=== Activity ===
All lines below starting at the one that holds "exposure_s: 1/160" and ending at the one that holds "exposure_s: 1/305" should be printed exactly, ends included. Pictures should not be printed, nor anything else.

=== Records to process ===

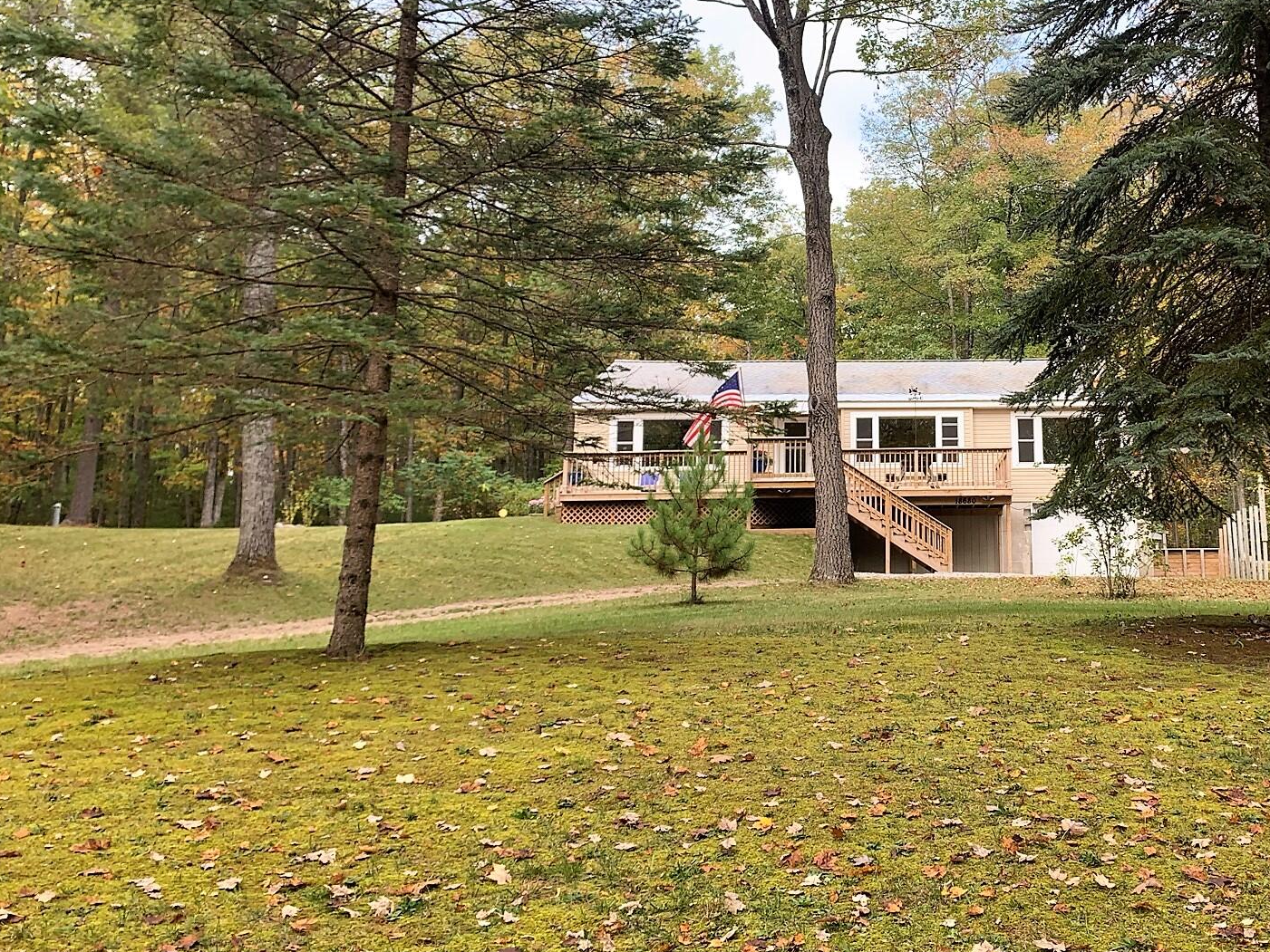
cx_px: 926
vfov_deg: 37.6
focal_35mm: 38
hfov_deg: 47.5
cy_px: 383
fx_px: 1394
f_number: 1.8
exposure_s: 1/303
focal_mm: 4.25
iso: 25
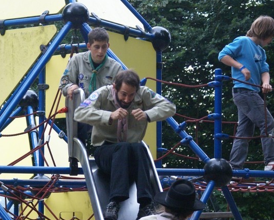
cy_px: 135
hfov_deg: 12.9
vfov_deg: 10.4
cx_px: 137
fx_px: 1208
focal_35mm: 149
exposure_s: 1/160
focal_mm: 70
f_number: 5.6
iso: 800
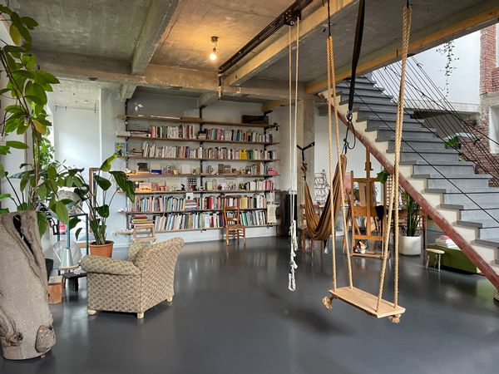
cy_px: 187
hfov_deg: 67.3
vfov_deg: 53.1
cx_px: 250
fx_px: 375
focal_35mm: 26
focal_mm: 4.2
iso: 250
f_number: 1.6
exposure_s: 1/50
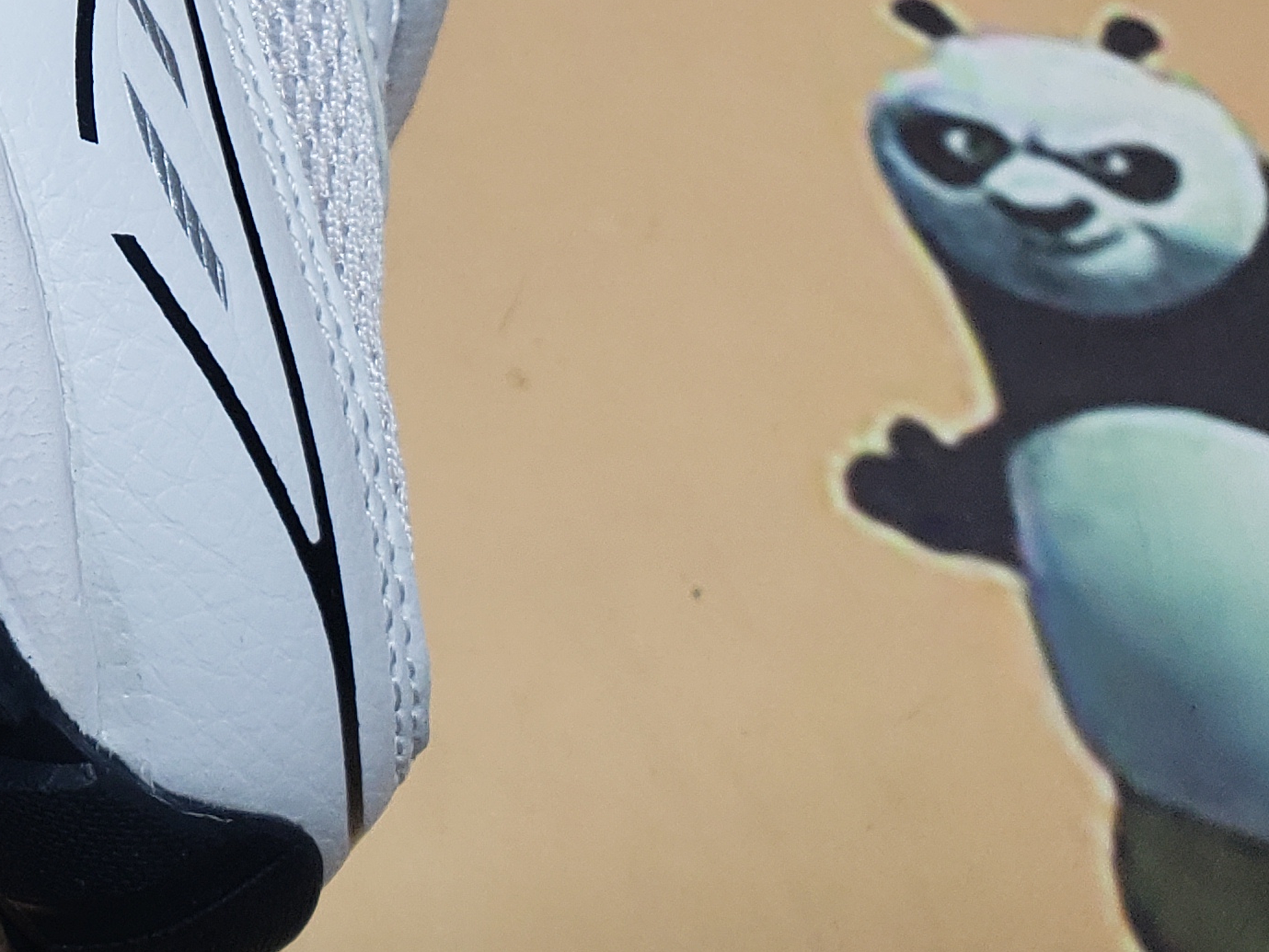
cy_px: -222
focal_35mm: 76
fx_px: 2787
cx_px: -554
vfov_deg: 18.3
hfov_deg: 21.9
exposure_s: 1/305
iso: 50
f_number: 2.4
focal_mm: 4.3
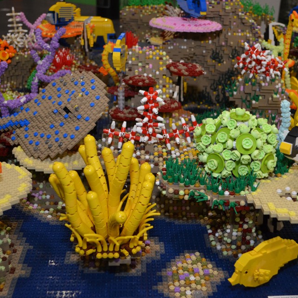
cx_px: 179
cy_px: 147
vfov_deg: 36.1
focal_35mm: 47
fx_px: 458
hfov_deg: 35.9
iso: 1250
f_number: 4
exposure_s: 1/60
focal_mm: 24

* * *

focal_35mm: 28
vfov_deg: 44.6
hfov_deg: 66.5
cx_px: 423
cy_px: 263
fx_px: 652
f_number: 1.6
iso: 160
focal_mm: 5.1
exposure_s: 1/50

=== Answer below ===
exposure_s: 1/160
focal_mm: 70
f_number: 5.6
iso: 800
cy_px: 187
hfov_deg: 67.3
vfov_deg: 53.1
cx_px: 250
fx_px: 375
focal_35mm: 26
focal_mm: 4.2
iso: 250
f_number: 1.6
exposure_s: 1/50
cy_px: -222
focal_35mm: 76
fx_px: 2787
cx_px: -554
vfov_deg: 18.3
hfov_deg: 21.9
exposure_s: 1/305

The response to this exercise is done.